| TASK DIRECTIONS |
Extend the biography of chemist Benjamin Guy Davis, continuing from the sentence that ends with his term as Interim Director of the Rosalind Franklin Institute.

| PASSAGE |
################
Benjamin Guy Davis (born 8 August 1970) is a British chemist who is Professor of Chemical biology in the Department of Pharmacology and a member of the Faculty (by courtesy) in the Department of Chemistry at the University of Oxford and a Fellow of Pembroke College, Oxford. He also holds the role of Science Director for Next Generation Chemistry (2019-) at the Rosalind Franklin Institute.

==Education==
Davis was privately educated at Nottingham High School followed by the University of Oxford where he was awarded Bachelor of Arts degree in Chemistry (with Chemical Pharmacology) in 1993 and a Doctor of Philosophy in 1996 supervised by George Fleet. He was a student of Keble College, Oxford.

==Research and career==
Davis spent two years as a postdoctoral research fellow in the laboratory of J. Bryan Jones at the University of Toronto, exploring protein chemistry and biocatalysis. There he developed, with Jones and Genencor International Inc., early examples of targeted protein degradation systems. In 1998 he returned to the United Kingdom to take up a lectureship at Durham University. In the autumn of 2001 he moved to the Dyson Perrins Laboratory in the Department of Chemistry and received a fellowship at Pembroke College, Oxford. He was promoted to Professor of Chemistry in 2005. In 2021 in a new partnership between the Rosalind Franklin Institute and the University of Oxford he took up a joint position between Medical Sciences in the Department of Pharmacology and the role of Science Director for Next Generation Chemistry. From 2020-2024 he was the Deputy Director and then the Interim Director (November 2023 to April 2024) of the Rosalind Franklin Institute.
################
| DATASET |
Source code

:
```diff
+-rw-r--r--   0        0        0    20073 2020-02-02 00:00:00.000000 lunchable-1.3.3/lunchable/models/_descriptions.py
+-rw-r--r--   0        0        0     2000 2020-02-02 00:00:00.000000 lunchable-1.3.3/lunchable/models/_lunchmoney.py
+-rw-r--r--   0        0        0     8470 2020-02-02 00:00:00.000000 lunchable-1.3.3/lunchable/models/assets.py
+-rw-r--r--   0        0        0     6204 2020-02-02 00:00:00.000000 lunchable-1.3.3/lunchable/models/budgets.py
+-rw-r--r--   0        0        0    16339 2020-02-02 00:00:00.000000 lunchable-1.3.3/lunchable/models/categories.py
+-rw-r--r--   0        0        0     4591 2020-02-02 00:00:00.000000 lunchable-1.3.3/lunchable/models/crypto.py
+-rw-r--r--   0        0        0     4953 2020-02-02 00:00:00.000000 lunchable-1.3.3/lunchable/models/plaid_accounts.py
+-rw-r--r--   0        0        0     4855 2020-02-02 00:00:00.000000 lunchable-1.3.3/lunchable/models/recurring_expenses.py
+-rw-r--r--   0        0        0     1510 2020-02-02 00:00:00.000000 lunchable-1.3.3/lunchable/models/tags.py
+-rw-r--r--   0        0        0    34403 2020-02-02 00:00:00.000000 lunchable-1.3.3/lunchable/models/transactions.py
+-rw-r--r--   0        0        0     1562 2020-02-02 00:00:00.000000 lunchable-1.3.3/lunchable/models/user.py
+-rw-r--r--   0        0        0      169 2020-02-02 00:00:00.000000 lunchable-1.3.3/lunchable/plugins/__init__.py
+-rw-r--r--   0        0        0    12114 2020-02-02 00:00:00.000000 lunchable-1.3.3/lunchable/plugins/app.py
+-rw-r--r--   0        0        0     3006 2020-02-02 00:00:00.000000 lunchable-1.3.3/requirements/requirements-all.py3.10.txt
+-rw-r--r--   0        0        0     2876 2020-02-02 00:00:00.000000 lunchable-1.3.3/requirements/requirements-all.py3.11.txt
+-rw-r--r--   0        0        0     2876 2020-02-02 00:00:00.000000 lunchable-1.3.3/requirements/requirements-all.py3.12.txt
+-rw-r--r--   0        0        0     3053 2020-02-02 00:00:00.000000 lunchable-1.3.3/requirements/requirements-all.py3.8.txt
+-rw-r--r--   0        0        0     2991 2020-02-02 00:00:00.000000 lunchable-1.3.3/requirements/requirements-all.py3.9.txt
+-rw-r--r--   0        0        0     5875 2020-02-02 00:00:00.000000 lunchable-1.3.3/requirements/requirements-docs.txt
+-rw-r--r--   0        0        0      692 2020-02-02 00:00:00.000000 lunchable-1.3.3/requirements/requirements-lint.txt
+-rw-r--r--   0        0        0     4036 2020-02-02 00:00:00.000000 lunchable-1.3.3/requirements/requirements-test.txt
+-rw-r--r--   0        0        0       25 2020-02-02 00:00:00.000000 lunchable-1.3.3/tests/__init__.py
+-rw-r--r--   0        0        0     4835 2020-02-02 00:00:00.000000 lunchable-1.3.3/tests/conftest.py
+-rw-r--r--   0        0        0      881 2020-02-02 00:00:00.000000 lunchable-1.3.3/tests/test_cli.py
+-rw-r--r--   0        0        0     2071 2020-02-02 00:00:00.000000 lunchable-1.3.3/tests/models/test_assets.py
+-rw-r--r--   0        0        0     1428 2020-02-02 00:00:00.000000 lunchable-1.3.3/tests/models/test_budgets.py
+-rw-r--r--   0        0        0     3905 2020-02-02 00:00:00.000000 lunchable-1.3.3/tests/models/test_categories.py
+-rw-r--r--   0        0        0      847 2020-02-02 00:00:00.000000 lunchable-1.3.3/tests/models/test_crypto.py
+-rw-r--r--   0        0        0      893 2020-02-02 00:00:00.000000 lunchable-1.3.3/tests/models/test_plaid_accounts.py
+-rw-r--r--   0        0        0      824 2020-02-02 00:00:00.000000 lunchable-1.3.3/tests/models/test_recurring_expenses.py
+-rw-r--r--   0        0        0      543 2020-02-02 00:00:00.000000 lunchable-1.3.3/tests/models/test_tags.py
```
################
| EXERCISE OUTPUT |
His group's research centres on the chemical understanding and exploitation of biomolecular function (synthetic biology, chemical biology and chemical medicine), with an emphasis on carbohydrates and proteins. In particular, the group's interests encompass synthesis and methodology; target biomolecule synthesis; inhibitor/probe/substrate design; biocatalysis; enzyme and biomolecule mechanism; biosynthetic pathway determination; protein engineering; drug delivery; molecular biology; structural biology; cell biology; glycobiology; molecular imaging and in vivo biology.

Research in the Davis laboratory has been funded by the Engineering and Physical Sciences Research Council, the Biotechnology and Biological Sciences Research Council, the Medical Research Council, UCB-Celltech, AstraZeneca, the European Union, GlaxoSmithKline, Cancer Research UK, the Wellcome Trust and the Royal Society.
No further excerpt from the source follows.